◆ TEXT PASSAGE

■ ■ ■

Business & GA, Commercial

Editor’s Note: Avionics Acquisitions

By Bill Carey | April 1, 2007
Send Feedback

What’s happening in the avionics industry? Just two months into 2007 and already $5.5 billion in acquisitions had been closed or announced. Aircraft components supplier TransDigm Group purchased Aviation Technologies for $430 million. Esterline Corp. bid $335 million to acquire Canada’s CMC Electronics from an investment fund. Biggest of all — and most intriguing — was GE’s agreement to buy Smiths Aerospace for $4.8 billion.

On one level, the transactions spoke to the consolidation that is taking place among suppliers to better cope with the costs and risks associated with big aircraft programs. To me, they also suggested that despite those challenges, the avionics business represents a value proposition that can entice a $160 billion leviathan like GE. If nothing else, there is movement in the industry. "It is one of the most interesting and dynamic markets we’ve seen in ages," Frost & Sullivan consultant Michel Merluzeau said during a recent AviationToday.com Webinar. "We’re seeing consolidation at the mid-to-upper tier, but we’re seeing new companies emerging — Garmin, Chelton Flight Systems, Avidyne — that have developed truly remarkable niche products and are moving up the ladder."

But what, really, is behind GE’s interest in Smiths Aerospace, coming six years after its larger gambit for Honeywell was blocked by European regulators? One can only imagine the discussions that take place in the thin air of Fairfield, Conn. It could simply be, as GE stated, that the two companies have complementary product offerings and similar customers — GE with its aircraft engines business and Smiths offering flight and mission management, modular processing, actuation and other systems.

■ ■ ■

[Collected data]
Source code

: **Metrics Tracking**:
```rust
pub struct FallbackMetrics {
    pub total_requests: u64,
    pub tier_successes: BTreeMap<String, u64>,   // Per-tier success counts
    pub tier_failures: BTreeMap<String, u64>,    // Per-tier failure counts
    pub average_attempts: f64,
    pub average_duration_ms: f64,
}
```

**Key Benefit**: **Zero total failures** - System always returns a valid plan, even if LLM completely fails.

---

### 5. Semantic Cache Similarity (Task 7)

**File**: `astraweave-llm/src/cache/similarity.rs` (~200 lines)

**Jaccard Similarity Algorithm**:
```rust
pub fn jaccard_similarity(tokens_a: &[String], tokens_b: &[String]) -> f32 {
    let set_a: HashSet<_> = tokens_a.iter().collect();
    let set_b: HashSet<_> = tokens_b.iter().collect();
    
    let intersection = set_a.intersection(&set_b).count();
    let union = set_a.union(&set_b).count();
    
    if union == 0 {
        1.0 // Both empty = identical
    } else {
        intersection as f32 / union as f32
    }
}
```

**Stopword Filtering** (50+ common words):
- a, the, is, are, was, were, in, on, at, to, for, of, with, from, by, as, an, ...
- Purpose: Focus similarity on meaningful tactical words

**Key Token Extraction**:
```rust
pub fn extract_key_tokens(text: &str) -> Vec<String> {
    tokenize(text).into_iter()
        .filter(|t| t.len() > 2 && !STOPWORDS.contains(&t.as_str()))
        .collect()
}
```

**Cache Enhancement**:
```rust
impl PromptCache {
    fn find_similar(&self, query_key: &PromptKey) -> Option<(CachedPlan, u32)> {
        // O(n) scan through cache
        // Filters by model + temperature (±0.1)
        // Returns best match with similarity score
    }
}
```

■ ■ ■

◆ COMPLETE THE FOLLOWING
#1 In the editor's note on avionics acquisitions, how much did GE agree to pay for Smiths Aerospace?
#2 Pick up the editor's note on avionics acquisitions after its last sentence and carry it forward.

◆ EXPECTED RESULTS
#1 $4.8 billion

#2
GE Chairman and CEO Jeff Immelt described Smiths Aerospace as "a great extension of our aviation business." Already, an avionics portfolio is taking shape. Somewhat under the radar, GE Fanuc Embedded Solutions, a part of the GE joint venture with Fanuc Ltd., of Japan, has fortified its expertise in embedded computing by acquiring Condor Engineering, SBS Technologies and, as of last November, U.K.-based Radstone Technology.

Industry observers were inclined to see other motives in the GE bid for Smiths.

"This is either the beginning of something big, or I’m confused as to what they’re doing," said Paul Nisbet, an analyst with JSA Research in Newport, R.I. "If they were to go out now and buy somebody like Rockwell Collins, it would all start to make sense, I guess."

Nisbet didn’t see GE’s move as directly challenging American avionics companies. "There’s not an awful lot of overlap between Smiths and most of the true avionics companies in the U.S.," he said. "Smiths is much more diversified, which makes it all the more confusing as to what GE’s end game is."

Steve Shea, senior partner with STS Research Group in Wakefield, Mass., ventured that Smiths Aerospace is the means to another end for GE.

Simultaneous with the acquisition announcement in mid-January, GE and Smiths Group said they had agreed to form a joint venture, dominated by Smiths, in the airport screening and homeland security field known as Smiths GE Detection. "My bet is that GE was most interested in the detection side of Smiths, but they probably saw some domain relevance in Smiths Aerospace," Shea offered. "Smiths may have said, ‘if you buy both, it’s a deal, and we suggest you do aerospace first, for the value perception.’" He added, "Smiths Aerospace does have some outstanding products. No doubt some of their offerings are very relevant to GE."

My fascination lies in what GE brings to the table, and how that might influence the avionics industry. I have some experience with the company, having covered its plastics business for my hometown newspaper in Pittsfield, Mass. (That paper, The Berkshire Eagle, reported in January that the plastics division was for sale, signaling the end of a 104-year legacy in the city.)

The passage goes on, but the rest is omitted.